Buat Nik
Nik, tampaknya kau perlu seduh secangkir kopi susu sebelum baca tulisan ini.
Jika sudah, kau pilihlah tempat paling tenang. Pasang posisi sesantai mungkin dengan bersandar di kursi, berbaring di
kasur atau boleh juga menggelesot di atas lantai. Senyaman kamu. Dengarkan
musik yang merdu supaya menimbulkan suasana syahdu. Nikmatilah barisan
kata-kata yang nanti akan melantun sembari menyeruput hangatnya kopi susu.
Tulisan ini aku karang lantaran tempo hari kau mengeluh sedang dilanda
kebosanan. Bahkan si bosan
kelihatannya sudah memuncak. Iya tidak?
Pada mulanya aku tidak
mengerti apa sebab. Namun kau bercerita pangkal masalahnya adalah ‘kau tak
berjumpa dengan keharuan’. Keharuan. Mudah-mudahan aku tidak salah menangkap
apa yang dimaksud dengan keharuan itu. Aku pernah bertemu muka dengannya. Tapi
dasar pembawaan keharuan suka tak menentu, sejurus kemudian dia lenyap. Agak sukar untuk
mendapatinya kembali kendati bukan perkara yang mustahil. Malahan belum lama,
pada suatu waktu, aku beruntung bisa berjumpa lagi dengannya. Pada perjumpaan
terakhir ini dia berkata kepadaku: seorang
perempuan manis laksana gula serawak telah mengundangku kemari dan memintaku
untuk menemuimu. Lantas ia berseloroh: ”Kehadiranku
butuh pancingan bung!”

— PETUNJUK LATIHAN —
1. Jawab pertanyaan berikut berdasarkan tulisan untuk Nik.
(a) Minuman apa yang disarankan untuk diseduh sebelum membaca tulisan itu?
(b) Menurut cerita Nik, apa pangkal masalah kebosanannya?
(c) Siapa yang, menurut keharuan, telah mengundangnya dan memintanya datang?
2. Teruskan tulisan untuk Nik, mulai setelah kalimat terakhir yang tertera.

— DATA TERCATAT —
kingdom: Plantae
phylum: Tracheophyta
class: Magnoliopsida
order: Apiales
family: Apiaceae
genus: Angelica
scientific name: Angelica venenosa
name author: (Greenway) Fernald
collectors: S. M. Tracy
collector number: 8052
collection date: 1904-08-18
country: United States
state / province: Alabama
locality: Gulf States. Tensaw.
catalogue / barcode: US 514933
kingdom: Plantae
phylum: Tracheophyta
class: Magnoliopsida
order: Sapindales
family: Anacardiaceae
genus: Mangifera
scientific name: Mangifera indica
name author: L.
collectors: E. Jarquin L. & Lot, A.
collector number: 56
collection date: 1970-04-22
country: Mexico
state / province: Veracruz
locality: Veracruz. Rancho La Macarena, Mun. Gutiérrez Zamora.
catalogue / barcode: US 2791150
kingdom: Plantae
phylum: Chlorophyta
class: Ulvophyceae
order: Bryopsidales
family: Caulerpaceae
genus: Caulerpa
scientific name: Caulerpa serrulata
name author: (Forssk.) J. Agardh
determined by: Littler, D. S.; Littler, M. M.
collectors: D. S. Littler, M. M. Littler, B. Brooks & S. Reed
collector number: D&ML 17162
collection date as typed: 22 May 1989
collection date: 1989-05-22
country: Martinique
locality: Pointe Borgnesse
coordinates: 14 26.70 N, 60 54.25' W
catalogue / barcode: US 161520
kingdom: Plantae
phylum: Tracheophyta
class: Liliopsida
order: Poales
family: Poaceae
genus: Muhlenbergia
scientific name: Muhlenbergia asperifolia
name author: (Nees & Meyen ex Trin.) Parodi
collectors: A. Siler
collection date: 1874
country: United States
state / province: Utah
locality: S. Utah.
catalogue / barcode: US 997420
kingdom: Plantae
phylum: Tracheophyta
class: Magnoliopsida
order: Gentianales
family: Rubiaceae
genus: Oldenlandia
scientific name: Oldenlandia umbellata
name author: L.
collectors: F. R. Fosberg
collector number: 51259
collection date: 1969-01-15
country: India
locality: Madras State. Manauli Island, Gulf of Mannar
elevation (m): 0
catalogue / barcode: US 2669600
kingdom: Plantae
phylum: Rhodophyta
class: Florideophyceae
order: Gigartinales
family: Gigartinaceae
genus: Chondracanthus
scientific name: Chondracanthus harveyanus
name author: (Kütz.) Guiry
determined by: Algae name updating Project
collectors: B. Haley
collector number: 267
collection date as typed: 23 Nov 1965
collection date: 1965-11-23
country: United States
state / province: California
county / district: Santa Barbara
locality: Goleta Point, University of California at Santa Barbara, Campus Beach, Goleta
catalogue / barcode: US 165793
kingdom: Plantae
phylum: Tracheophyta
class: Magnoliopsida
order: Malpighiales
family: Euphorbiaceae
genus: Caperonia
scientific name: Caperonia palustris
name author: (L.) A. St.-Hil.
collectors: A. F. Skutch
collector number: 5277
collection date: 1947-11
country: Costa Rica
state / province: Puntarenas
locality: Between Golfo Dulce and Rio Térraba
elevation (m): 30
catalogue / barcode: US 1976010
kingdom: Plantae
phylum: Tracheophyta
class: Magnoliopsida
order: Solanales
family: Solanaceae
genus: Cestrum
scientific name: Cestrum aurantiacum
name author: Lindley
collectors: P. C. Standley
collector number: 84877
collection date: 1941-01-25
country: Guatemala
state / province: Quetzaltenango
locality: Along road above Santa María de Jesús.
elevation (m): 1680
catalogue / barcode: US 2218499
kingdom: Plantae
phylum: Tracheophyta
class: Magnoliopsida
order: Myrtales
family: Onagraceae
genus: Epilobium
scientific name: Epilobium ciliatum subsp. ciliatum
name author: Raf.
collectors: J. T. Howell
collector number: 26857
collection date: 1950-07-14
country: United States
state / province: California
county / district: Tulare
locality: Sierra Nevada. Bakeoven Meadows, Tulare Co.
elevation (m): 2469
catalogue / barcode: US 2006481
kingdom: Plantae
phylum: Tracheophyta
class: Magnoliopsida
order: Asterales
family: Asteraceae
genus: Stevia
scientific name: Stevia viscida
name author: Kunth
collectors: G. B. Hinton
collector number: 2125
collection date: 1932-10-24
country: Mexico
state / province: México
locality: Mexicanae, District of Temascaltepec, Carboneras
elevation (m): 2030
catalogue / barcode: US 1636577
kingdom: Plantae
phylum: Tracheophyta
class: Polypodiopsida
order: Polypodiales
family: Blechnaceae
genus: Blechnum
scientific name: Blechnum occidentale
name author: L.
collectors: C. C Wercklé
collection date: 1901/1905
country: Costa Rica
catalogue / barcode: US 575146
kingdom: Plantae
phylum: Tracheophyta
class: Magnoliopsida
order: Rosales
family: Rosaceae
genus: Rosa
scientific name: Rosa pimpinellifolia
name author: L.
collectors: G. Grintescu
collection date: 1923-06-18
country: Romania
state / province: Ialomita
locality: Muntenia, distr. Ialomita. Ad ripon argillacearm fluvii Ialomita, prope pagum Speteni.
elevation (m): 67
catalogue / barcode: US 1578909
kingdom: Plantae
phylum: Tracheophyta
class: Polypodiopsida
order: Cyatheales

— JAWABAN TIAP TUGAS —
1.
(a) Secangkir kopi susu.
(b) Nik tak berjumpa dengan keharuan.
(c) Seorang perempuan manis laksana gula serawak.

2.
Jika benar persepsimu
tentang keharuan sama dengan persepsiku, aku hendak ajak kau untuk menemui atau
bersama-sama mendatangkan keharuan. Karena keharuan baru mau datang jika ada agitasi,
aku tak janji agitasi yang aku pakai ini makbul. Aku juga tidak beri garansi –bahkan sampai pada akhir
tulisan ini– agitasi bikinanku akan menyembuhkanmu dari kebosanan.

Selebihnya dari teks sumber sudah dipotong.